Christian sigue sin aparecer, y la señora Jones está revisando lo que hay en la despensa.
– ¿Quiere ya el té, señorita Steele? -pregunta.
– Por favor.
Le sonrío. Me siento algo más a gusto ahora que voy vestida.
– ¿Le apetece comer algo?
– No, gracias.
– Pues claro que vas a comer algo -espeta Christian, resplandeciente-. Le gustan las tortitas con huevos y beicon, señora Jones.
– Sí, señor Grey. ¿Qué va a tomar usted, señor?
– Tortilla, por favor, y algo de fruta. -No me quita los ojos de encima, su expresión es indescifrable-. Siéntate -me ordena, señalando uno de los taburetes de la barra.
Obedezco, y él se sienta a mi lado mientras la señora Jones prepara el desayuno. Uf, me pone nerviosa que alguien más oiga lo que hablamos.
– ¿Ya has comprado el billete de avión?
– No, lo compraré cuando llegue a casa, por internet.
Se apoya en mi hombro y se frota la barbilla en él.
– ¿Tienes dinero?
Oh, no.
– Sí -digo poniendo un tono de resignada paciencia, como si hablara con un niño pequeño.
Me arquea una ceja reprobatoria. Mierda.
– Sí tengo, gracias -rectifico enseguida.
– Tengo un jet. No se va a usar hasta dentro de tres días; está a tu disposición.
Lo miro boquiabierta. Pues claro que tiene un jet, y yo tengo que resistir la inclinación natural de mi cuerpo a poner los ojos en blanco. Me entran ganas de reír. Pero no lo hago, porque no sé de qué humor está.
– Ya hemos abusado bastante de la flota aérea de tu empresa. No me gustaría volver a hacerlo.
– La empresa es mía, el jet también.
Parece ofendido. ¡Ah, los chicos y sus juguetitos!

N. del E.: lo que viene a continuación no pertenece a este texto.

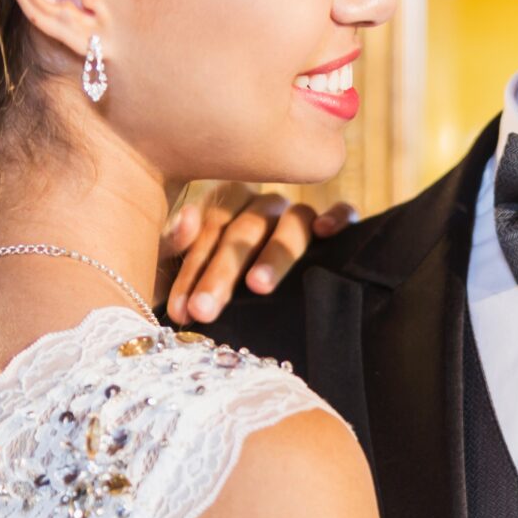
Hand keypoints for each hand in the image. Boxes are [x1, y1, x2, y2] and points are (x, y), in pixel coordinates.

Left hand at [162, 184, 355, 324]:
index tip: (181, 311)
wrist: (259, 311)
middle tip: (205, 311)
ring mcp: (299, 214)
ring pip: (293, 222)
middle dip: (223, 272)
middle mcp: (263, 205)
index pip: (210, 227)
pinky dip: (338, 216)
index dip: (193, 270)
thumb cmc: (207, 288)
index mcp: (225, 207)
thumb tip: (189, 216)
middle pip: (246, 228)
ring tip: (258, 287)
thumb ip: (174, 244)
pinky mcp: (338, 227)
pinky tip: (325, 231)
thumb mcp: (178, 272)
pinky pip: (344, 211)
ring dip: (275, 254)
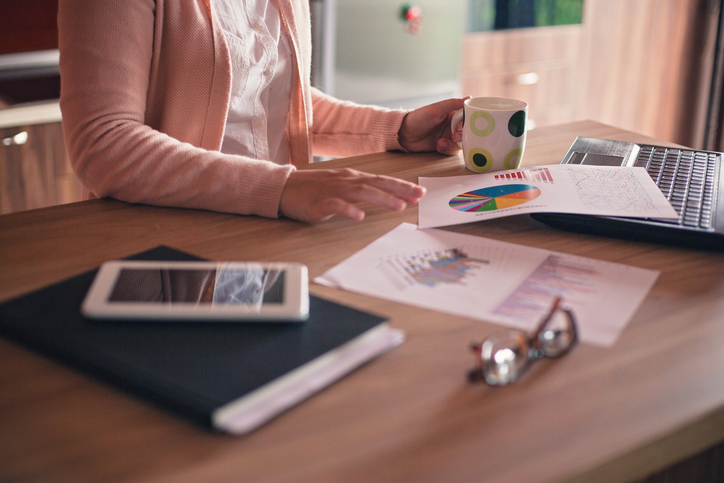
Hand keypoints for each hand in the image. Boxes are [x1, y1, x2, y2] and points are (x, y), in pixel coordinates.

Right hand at [279, 168, 425, 222]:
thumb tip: (383, 196)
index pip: (381, 180)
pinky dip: (348, 210)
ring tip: (398, 206)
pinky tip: (359, 216)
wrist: (284, 187)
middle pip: (376, 183)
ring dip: (381, 198)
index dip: (401, 186)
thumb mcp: (340, 186)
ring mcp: (332, 190)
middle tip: (417, 197)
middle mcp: (345, 181)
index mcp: (352, 177)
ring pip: (361, 192)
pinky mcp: (318, 203)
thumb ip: (360, 190)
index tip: (420, 192)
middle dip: (399, 190)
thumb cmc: (313, 189)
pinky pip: (336, 205)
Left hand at [398, 97, 466, 154]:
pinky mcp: (444, 146)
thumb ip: (452, 104)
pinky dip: (447, 149)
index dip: (467, 122)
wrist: (404, 134)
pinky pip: (452, 150)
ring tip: (442, 142)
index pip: (467, 117)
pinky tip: (438, 146)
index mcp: (452, 113)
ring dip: (453, 144)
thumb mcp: (435, 109)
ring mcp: (449, 136)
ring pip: (461, 142)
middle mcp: (453, 124)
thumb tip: (469, 98)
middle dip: (461, 135)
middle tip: (453, 136)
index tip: (459, 126)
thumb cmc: (418, 118)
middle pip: (467, 131)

– Gracias por el ofrecimiento, pero prefiero coger un vuelo regular.
Me da la impresión de que quiere seguir discutiéndolo, pero al final no lo hace.

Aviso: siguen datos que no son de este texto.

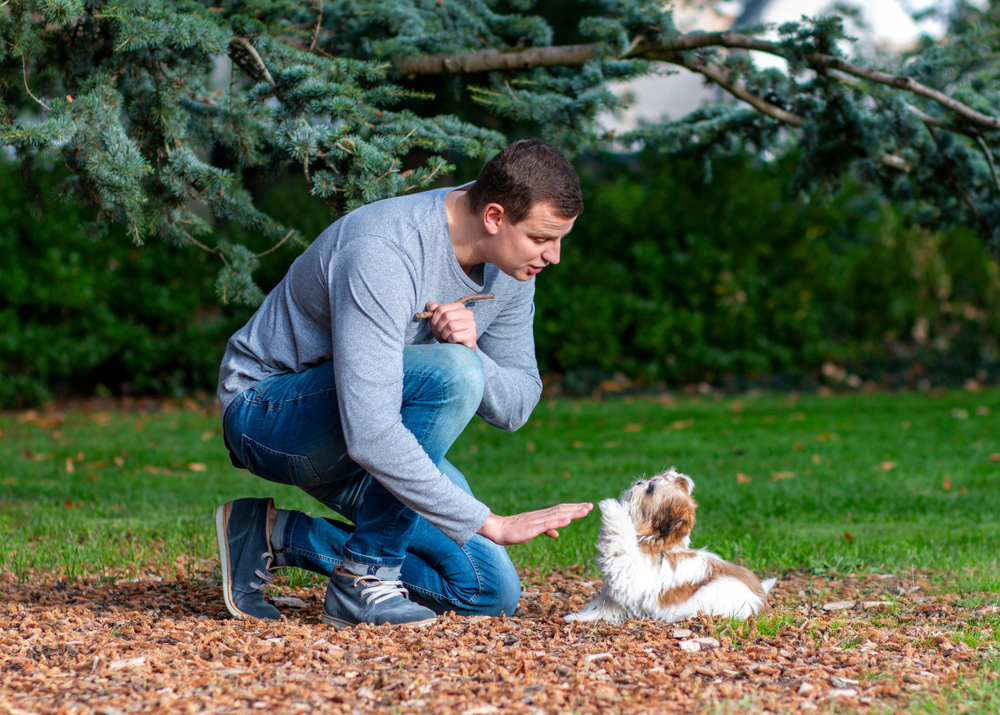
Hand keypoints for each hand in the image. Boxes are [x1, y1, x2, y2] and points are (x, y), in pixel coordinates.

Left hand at [425, 300, 477, 350]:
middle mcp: (468, 313)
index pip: (442, 308)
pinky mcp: (472, 335)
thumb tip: (433, 306)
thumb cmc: (446, 331)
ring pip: (451, 326)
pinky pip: (455, 336)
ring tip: (447, 336)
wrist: (456, 348)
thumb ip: (431, 308)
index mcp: (459, 307)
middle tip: (441, 331)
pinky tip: (453, 341)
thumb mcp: (436, 319)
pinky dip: (450, 340)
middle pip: (447, 316)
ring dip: (445, 334)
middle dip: (439, 326)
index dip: (434, 318)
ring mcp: (471, 324)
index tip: (435, 324)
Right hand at [477, 502, 592, 545]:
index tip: (587, 507)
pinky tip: (567, 521)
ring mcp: (537, 521)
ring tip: (584, 511)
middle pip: (562, 510)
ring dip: (572, 513)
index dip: (574, 508)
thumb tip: (557, 533)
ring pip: (557, 515)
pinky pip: (547, 524)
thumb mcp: (533, 531)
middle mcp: (541, 515)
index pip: (561, 510)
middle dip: (577, 508)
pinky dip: (558, 522)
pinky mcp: (532, 528)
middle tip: (591, 506)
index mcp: (542, 516)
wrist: (498, 529)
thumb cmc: (514, 530)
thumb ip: (546, 530)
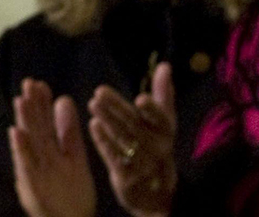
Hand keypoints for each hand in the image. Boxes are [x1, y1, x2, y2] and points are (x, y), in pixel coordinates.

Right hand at [9, 77, 96, 216]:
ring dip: (24, 121)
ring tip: (21, 99)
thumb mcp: (74, 157)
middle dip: (32, 106)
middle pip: (37, 129)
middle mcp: (43, 160)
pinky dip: (20, 149)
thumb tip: (64, 100)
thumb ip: (69, 132)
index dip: (43, 104)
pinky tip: (15, 132)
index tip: (40, 84)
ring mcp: (37, 172)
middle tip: (29, 82)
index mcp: (54, 153)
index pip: (47, 123)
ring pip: (30, 143)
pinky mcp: (33, 186)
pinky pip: (26, 165)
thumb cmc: (72, 194)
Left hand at [90, 62, 176, 216]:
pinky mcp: (127, 177)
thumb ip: (163, 94)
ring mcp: (142, 164)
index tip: (140, 98)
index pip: (160, 118)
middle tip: (99, 91)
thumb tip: (164, 66)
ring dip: (107, 120)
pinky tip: (93, 125)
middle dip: (117, 108)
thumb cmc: (158, 147)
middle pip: (135, 126)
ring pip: (122, 140)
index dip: (152, 109)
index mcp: (167, 132)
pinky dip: (103, 141)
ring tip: (92, 103)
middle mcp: (157, 148)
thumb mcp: (164, 122)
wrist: (156, 191)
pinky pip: (113, 157)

– Como quieras. -Suspira-. ¿Tienes que prepararte mucho para las entrevistas?
– No.
– Bien. No vas a decirme de qué editoriales se trata, ¿verdad?
– No.
Se dibuja en sus labios una sonrisa reticente.
– Soy un hombre de recursos, señorita Steele.
– Soy perfectamente consciente de eso, señor Grey. ¿Me vas a rastrear el móvil? -pregunto inocentemente.
– La verdad es que esta tarde voy a estar muy liado, así que tendré que pedirle a alguien que lo haga por mí.
Sonríe con picardía.
Lo dirá en broma, ¿no?
– Si puedes poner a alguien a hacer eso, es que te sobra personal, desde luego.
– Le mandaré un correo a la jefa de recursos humanos y le pediré que revise el recuento de personal.
Tuerce la boca para ocultar la sonrisa.
Ay, menos mal que ha recobrado el sentido del humor.
La señora Jones nos sirve el desayuno y comemos en silencio durante unos minutos. Tras recoger los cacharros, la mujer se retira discretamente de la zona del salón. Lo miro.
– ¿Qué pasa, Anastasia?
– ¿Sabes?, al final no me has dicho por qué no te gusta que te toquen.
Palidece y su reacción me hace sentirme culpable por preguntar.
– Te he contado más de lo que le he contado nunca a nadie -dice en voz baja mientras me mira impasible.
Y tengo claro que nunca le ha hecho confidencias a nadie. ¿No tiene amigos íntimos? Quizá se lo contara a la señora Robinson. Quiero preguntárselo, pero no puedo… no puedo meterme así en su vida. Niego con la cabeza al darme cuenta. Está solo, pero de verdad.